> _Reading text_
In New York Dock Ry. v United States, 609 F.2d 83 (2 cir 1979) the United States
Court of Appeals for the Second Circuit affirmed the New York Dock Conditions as
promulgated by the ICC. In so doing the Court interpreted Article 1, Section 3 as
retaining the prohibition against pyramiding of benefits and defined that term as follows:
We think it a fair characterization that the ICUs principal purpose in
rephrasing the prohibition against pyramiding of benefits was to circumvent
the unnecessarily harsh "all or nothing" interpretation of that prohibition
contained in the 'Weston award,' and that the ICUs position on this issue
basically parallels the approach taken by the dissenting member of the
arbitration panel. However, in its rephrasing the ICC uses language that is
interpretable as completely nullifying any real substance in the prohibition
against pyramiding.
The common understanding of the term 'pyramiding' calls to mind a
process in which things are stacked or piled, one on top of the other. We
have not uncovered, nor has the ICC brought to our attention, any evidence
indicating that the term `pyramiding,' as employed in Appendix C-1, is
intended to convey a meaning different from this one suggested by common
understanding. Nevertheless, language in the final proviso, which is
intended to embody the prohibition against pyramiding, could be
interpreted here in such a manner as to render the prohibition meaningless.

> _Request_
Reproduce the passage of the pyramiding excerpt between "In New York" and "against pyramiding.", inclusive. The rows have no role in this exercise.

> _Plain-text document sources_
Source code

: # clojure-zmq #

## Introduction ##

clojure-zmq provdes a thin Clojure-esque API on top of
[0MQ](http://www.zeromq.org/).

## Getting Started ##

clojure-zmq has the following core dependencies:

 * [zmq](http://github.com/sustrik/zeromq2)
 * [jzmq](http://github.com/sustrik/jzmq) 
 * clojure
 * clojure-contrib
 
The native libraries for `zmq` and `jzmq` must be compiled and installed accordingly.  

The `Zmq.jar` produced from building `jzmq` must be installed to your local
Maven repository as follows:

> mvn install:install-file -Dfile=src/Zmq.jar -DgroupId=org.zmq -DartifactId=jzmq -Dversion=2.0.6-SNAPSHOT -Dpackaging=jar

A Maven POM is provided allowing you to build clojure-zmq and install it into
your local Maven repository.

> _Output of the exercise_
In New York Dock Ry. v United States, 609 F.2d 83 (2 cir 1979) the United States
Court of Appeals for the Second Circuit affirmed the New York Dock Conditions as
promulgated by the ICC. In so doing the Court interpreted Article 1, Section 3 as
retaining the prohibition against pyramiding of benefits and defined that term as follows:
We think it a fair characterization that the ICUs principal purpose in
rephrasing the prohibition against pyramiding of benefits was to circumvent
the unnecessarily harsh "all or nothing" interpretation of that prohibition
contained in the 'Weston award,' and that the ICUs position on this issue
basically parallels the approach taken by the dissenting member of the
arbitration panel. However, in its rephrasing the ICC uses language that is
interpretable as completely nullifying any real substance in the prohibition
against pyramiding.